Problem requirements
In the material below, the lines to reproduce exactly are the one containing "List each element's" and all lines after it through the last.
▼
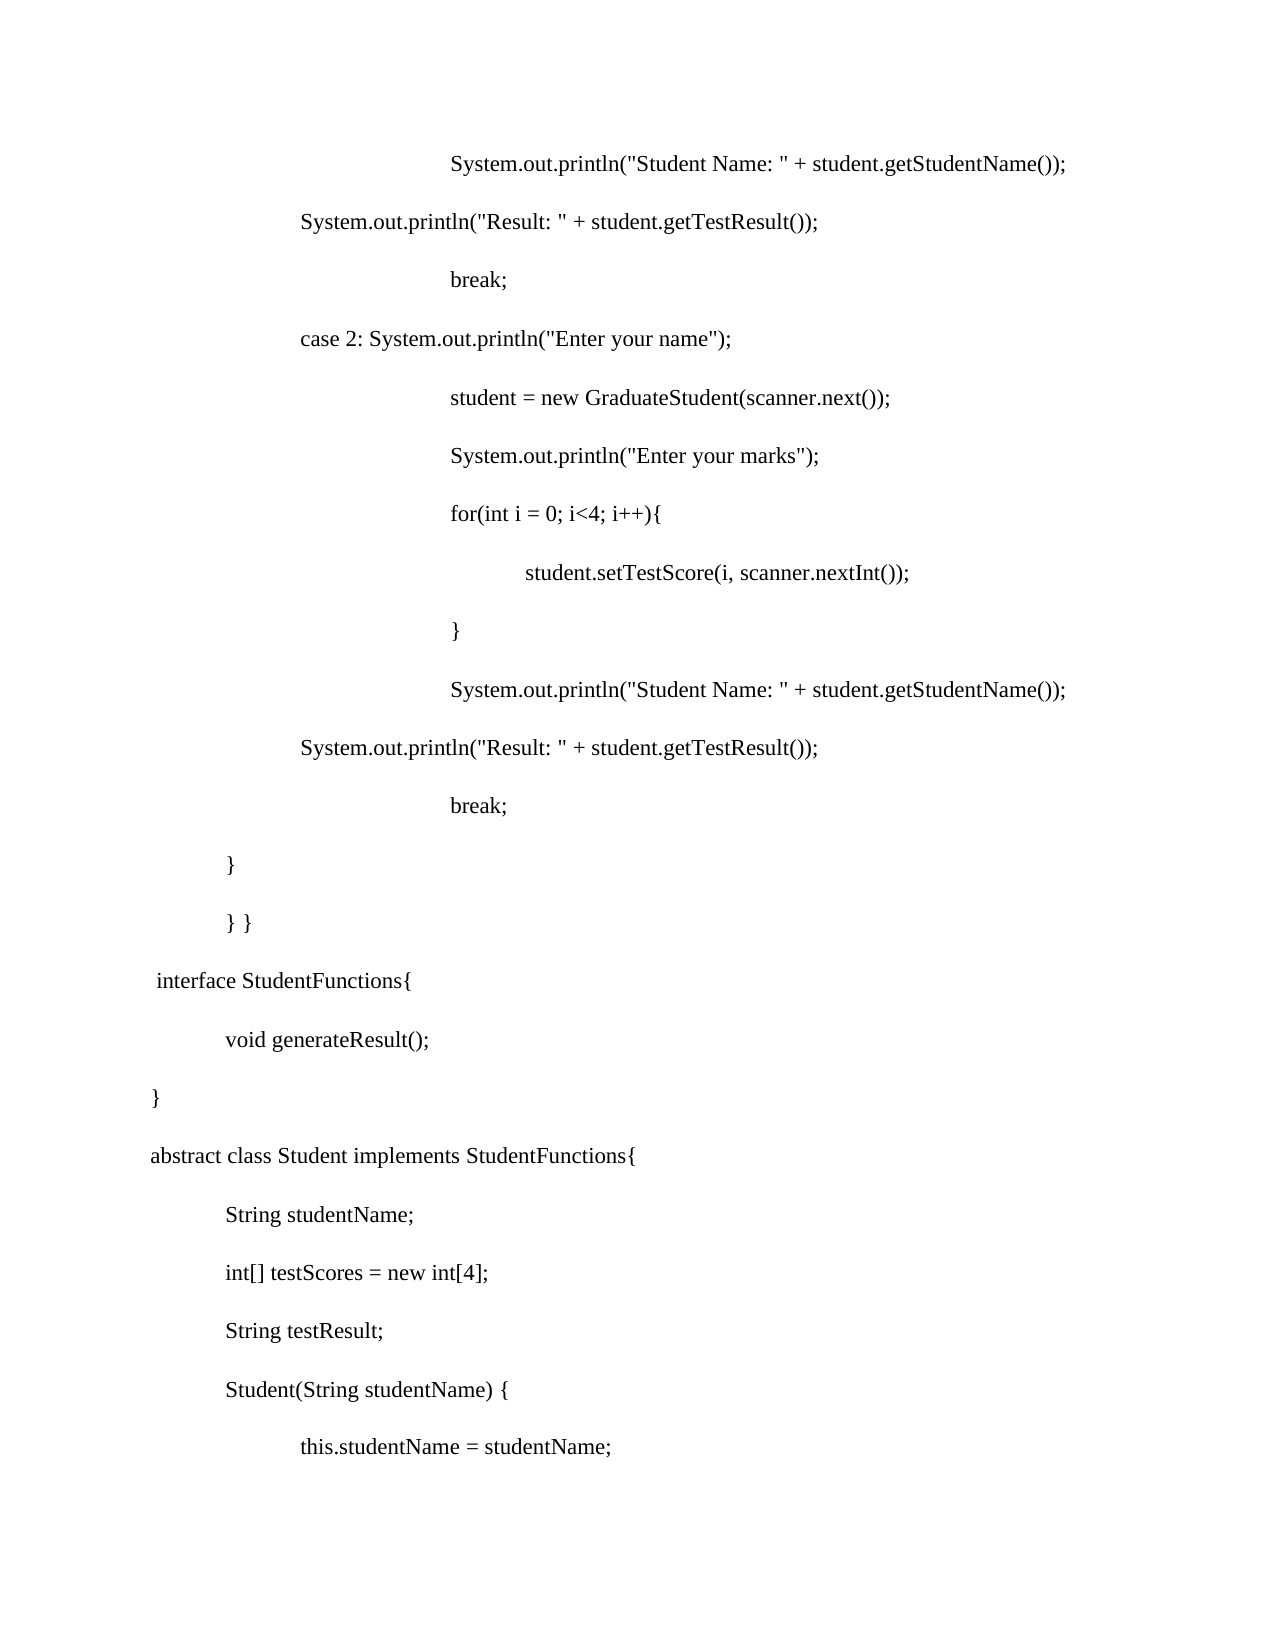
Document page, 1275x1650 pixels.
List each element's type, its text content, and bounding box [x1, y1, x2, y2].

text break; [450, 266, 1173, 293]
text System.out.println("Student Name: " + student.getStudentName()); System.out.println("Result: " + student.getTestResult()); [300, 150, 1069, 234]
text student.setTestScore(i, scanner.nextInt()); [525, 558, 1173, 585]
text case 2: System.out.println("Enter your name"); [300, 325, 1173, 351]
text int[] testScores = new int[4]; String testResult; Student(String studentName) { [225, 1259, 511, 1402]
text student = new GraduateStudent(scanner.next()); System.out.println("Enter your marks"); [450, 383, 891, 468]
text this.studentName = studentName; [300, 1434, 1173, 1460]
text } [450, 617, 1173, 643]
text break; [450, 792, 1173, 818]
text } [150, 1084, 1173, 1111]
text interface StudentFunctions{ void generateResult(); [156, 968, 431, 1052]
text for(int i = 0; i<4; i++){ [450, 500, 1173, 526]
text } [225, 851, 1173, 877]
text } } [225, 909, 1173, 936]
text System.out.println("Student Name: " + student.getStudentName()); System.out.println("Result: " + student.getTestResult()); [300, 676, 1069, 760]
text abstract class Student implements StudentFunctions{ String studentName; [150, 1143, 637, 1227]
▲
Exercise response
List each element's type, its text content, and bounding box [x1, y1, x2, y2].

text break; [450, 266, 1173, 293]
text System.out.println("Student Name: " + student.getStudentName()); System.out.println("Result: " + student.getTestResult()); [300, 150, 1069, 234]
text student.setTestScore(i, scanner.nextInt()); [525, 558, 1173, 585]
text case 2: System.out.println("Enter your name"); [300, 325, 1173, 351]
text int[] testScores = new int[4]; String testResult; Student(String studentName) { [225, 1259, 511, 1402]
text student = new GraduateStudent(scanner.next()); System.out.println("Enter your marks"); [450, 383, 891, 468]
text this.studentName = studentName; [300, 1434, 1173, 1460]
text } [450, 617, 1173, 643]
text break; [450, 792, 1173, 818]
text } [150, 1084, 1173, 1111]
text interface StudentFunctions{ void generateResult(); [156, 968, 431, 1052]
text for(int i = 0; i<4; i++){ [450, 500, 1173, 526]
text } [225, 851, 1173, 877]
text } } [225, 909, 1173, 936]
text System.out.println("Student Name: " + student.getStudentName()); System.out.println("Result: " + student.getTestResult()); [300, 676, 1069, 760]
text abstract class Student implements StudentFunctions{ String studentName; [150, 1143, 637, 1227]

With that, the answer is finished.